François Mitterrand en meeting à Besançon quelques jours avant son élection en 1981.

 Vingt ans, presqu'une génération. Il y a vingt ans, s'éteignait le dernier dirigeant du pays ayant été acteur de la Deuxième guerre mondiale, passant de Vichy à la Résistance. L'homme avait grandi à droite et débuté sa carrière ministérielle au centre. Ministre de l'Intérieur, il avait assumé la terrible répression du soulèvement algérien : « L'Algérie, c'est la France », dira-il le 12 novembre 1954 devant les députés... Ministre de la Justice peu après, il assuma de nombreuses condamnations à mort. Il a traversé le désert en personnifiant l'opposition à De Gaulle et à la Cinquième république présentée comme un régime de « coup d'Etat permanent ». La critique est plus que jamais d'actualité. Il s'était coulé dans l'air libertaire des années 60 et 70 qui emporta les représentations fossilisées et les rigidités morales du patriarcat politique, mais il rata son rendez-vous avec mai 1968. C'était l'époque où les inventeurs de Charlie osaient tout, se moquaient de l'église et du parti communiste, de la police et de l'armée. Se faisaient interdire, défendaient l'énergie solaire avant l'heure.

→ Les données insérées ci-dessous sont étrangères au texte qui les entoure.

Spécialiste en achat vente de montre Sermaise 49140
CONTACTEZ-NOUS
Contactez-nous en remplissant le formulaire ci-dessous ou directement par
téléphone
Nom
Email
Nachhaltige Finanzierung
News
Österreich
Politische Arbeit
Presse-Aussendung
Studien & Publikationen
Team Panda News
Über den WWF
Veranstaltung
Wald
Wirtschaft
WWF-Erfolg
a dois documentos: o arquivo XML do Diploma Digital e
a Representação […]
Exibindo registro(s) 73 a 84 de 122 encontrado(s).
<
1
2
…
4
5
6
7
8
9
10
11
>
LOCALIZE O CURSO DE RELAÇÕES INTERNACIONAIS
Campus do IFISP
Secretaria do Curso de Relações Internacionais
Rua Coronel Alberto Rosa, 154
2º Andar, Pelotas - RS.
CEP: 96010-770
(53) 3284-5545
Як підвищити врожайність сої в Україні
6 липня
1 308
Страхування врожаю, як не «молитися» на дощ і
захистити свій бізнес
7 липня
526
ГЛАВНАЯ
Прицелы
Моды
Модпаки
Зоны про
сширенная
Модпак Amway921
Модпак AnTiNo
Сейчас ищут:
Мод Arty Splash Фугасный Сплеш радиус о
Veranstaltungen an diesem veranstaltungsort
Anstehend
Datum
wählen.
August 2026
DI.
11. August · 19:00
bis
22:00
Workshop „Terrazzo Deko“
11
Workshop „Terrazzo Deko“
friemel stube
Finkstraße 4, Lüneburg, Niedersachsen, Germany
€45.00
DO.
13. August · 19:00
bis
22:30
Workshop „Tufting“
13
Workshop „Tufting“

Mitterrand surfa sur l'enthousiasme qui accompagnait des débats politiques pas encore verrouillés par l'audimat. Il fut l'avocat de pionniers des radios libres que le pouvoir poursuivait. Des foules en liesse accompagnèrent son élection le 10 mai 1981. A Besançon, le maire Robert Schwint tentait de s'adresser à la marée humaine de la place du 8 Septembre perché sur le camion du CCPPO, mais personne ne l'entendait. On dansait dans un bal improvisé animé par la fanfare Léa Traction dont sont issus les fondateurs du Cirque Plume. Une étudiante frappait à la vitre d'un automobiliste coincé dans cohue et faisant la gueule : elle lui tendit une pièce en lâchant, moqueuse : « Tenez, vous n'avez pas tout perdu... » Il avait souri.

Peu auparavant, le président élu avait tenu l'un de ses derniers meetings de campagne au Palais des sports de Besançon. Au premier rang, Jean Minjoz, son successeur Robert Schwint, et un jeune homme qui montait dans le PS, Jean-Pierre Chevènement. La proximité des sympathisants, assis par terre à quelques pas, parait incroyable aujourd'hui. C'est peut-être ça, le désenchantement politique, du moins une de ses images.

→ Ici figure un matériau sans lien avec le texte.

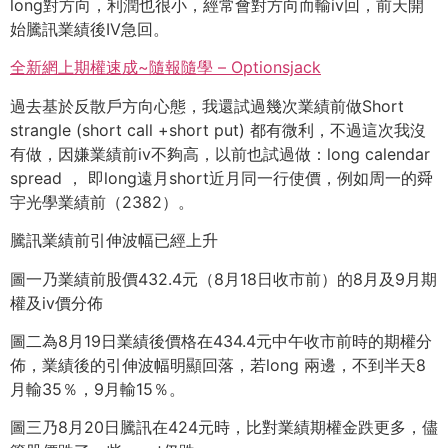
long對方向，利潤也很小，經常會對方向而輸iv回，
前天開
始騰訊業績後IV急回。
全新網上期權速成~隨報隨學 – Optionsjack
過去基於反散戶方向心態，我還試過幾次業績前做Short
strangle (short call +short put) 都有微利，不過這次我沒
有做，因嫌業績前iv不夠高，
以前也試過做：long calendar
spread ， 即long遠月short近月同一行使價，
例如周一的舜
宇光學業績前（2382）。
騰訊業績前引伸波幅已經上升
圖一乃業績前股價432.4元（8月18日收市前）
的8月及9月期
權及iv價分佈
圖二為8月19日業績後價格在434.4元中午收市前時的期權分
佈，
業績後的引伸波幅明顯回落，若long 兩邊，不到半天8
月輸35％，9月輸15％。
圖三乃8月20日騰訊在424元時，比對業績期權金跌更多，
儘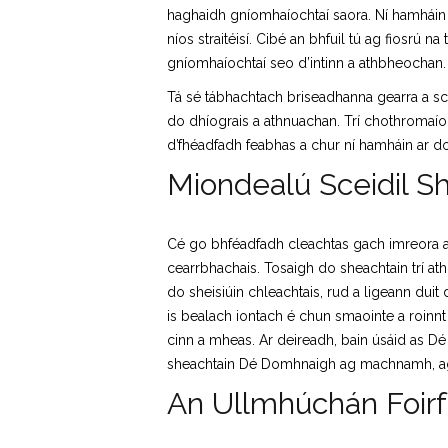
haghaidh gníomhaíochtaí saora. Ní hamháin 
níos straitéisí. Cibé an bhfuil tú ag fiosrú na
gníomhaíochtaí seo d’intinn a athbheochan.
Tá sé tábhachtach briseadhanna gearra a sce
do dhíograis a athnuachan. Trí chothromaíoc
d’fhéadfadh feabhas a chur ní hamháin ar do
Miondealú Sceidil Sh
Cé go bhféadfadh cleachtas gach imreora a bh
cearrbhachais. Tosaigh do sheachtain trí ath
do sheisiúin chleachtais, rud a ligeann duit
is bealach iontach é chun smaointe a roinn
cinn a mheas. Ar deireadh, bain úsáid as Dé
sheachtain Dé Domhnaigh ag machnamh, ag s
An Ullmhúchán Foirf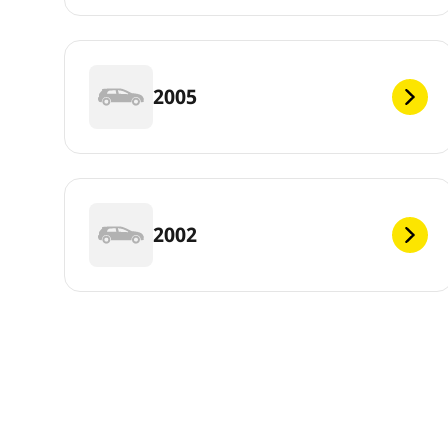
2005
2002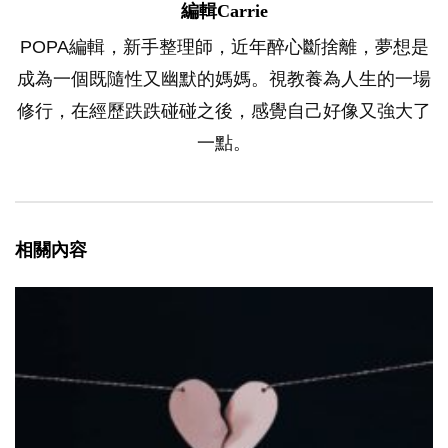
編輯Carrie
POPA編輯，新手整理師，近年醉心斷捨離，夢想是
成為一個既隨性又幽默的媽媽。視教養為人生的一場
修行，在經歷跌跌碰碰之後，感覺自己好像又強大了
一點。
相關內容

Ma génération a eu vingt ans à une période où le progrès social, humain, se poursuivait. Il ne fut pas que l'apanage de la gauche, loin s'en faut. C'est sous De Gaulle que les femmes epurent ouvrir un compte en banque sans autorisation de leur mari, que la pilule fut légalisée. C'est sous Giscard que Simone Veil et Jacques Chirac firent voter le droit à l'avortement. Ces avancées venaient vingt ans après qu'un obstétricien communiste eut introduit à Suresnes la méthode de l'accouchement dit sans douleur, née en URSS. Sous Mitterrand, on libéra les ondes, pas toujours pour le meilleur. On stoppa le projet d'extension du camp militaire du Larzac. Les lois Auroux introduisirent un peu plus de démocratie sociale dans les grandes entreprises. L'abolition de la peine de mort mit fin à une honte nationale.

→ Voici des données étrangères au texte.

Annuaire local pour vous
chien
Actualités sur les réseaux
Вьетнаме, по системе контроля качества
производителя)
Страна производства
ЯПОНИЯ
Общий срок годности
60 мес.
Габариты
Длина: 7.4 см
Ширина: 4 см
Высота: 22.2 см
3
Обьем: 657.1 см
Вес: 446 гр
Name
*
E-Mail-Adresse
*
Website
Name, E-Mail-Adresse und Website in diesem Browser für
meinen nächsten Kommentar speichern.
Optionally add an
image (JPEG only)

Et puis plus grand chose. Les institutions honnies récupérées. L'inutile coup tordu du Rainbow Warrior. La poursuite de la Françafrique. La courte échelle à Bernard Tapie et Sylvio Berlusconi. Un éclair d'humanité à Sarajevo assiégée. La participation à la Première guerre du Golfe. Une victoire à la Pyrrhus sur le traité de Masstricht. Un compromis avec l'Allemagne s'avérant désastreux pour l'Europe en la mettant sur les rails de l'ultralibéralisme, annonçant la résistible montée de l'extrême droite et la lente agonie du socialisme à la française.

François Hollande a fait ses armes à ses côtés. François Mitterrand aura toujours tenté, même dans les pires moments de défiance, de s'adresser aux électeurs de gauche. C'est peut-être ce que son fantôme a suggéré à l'actuel président venu se recueillir sur sa tombe.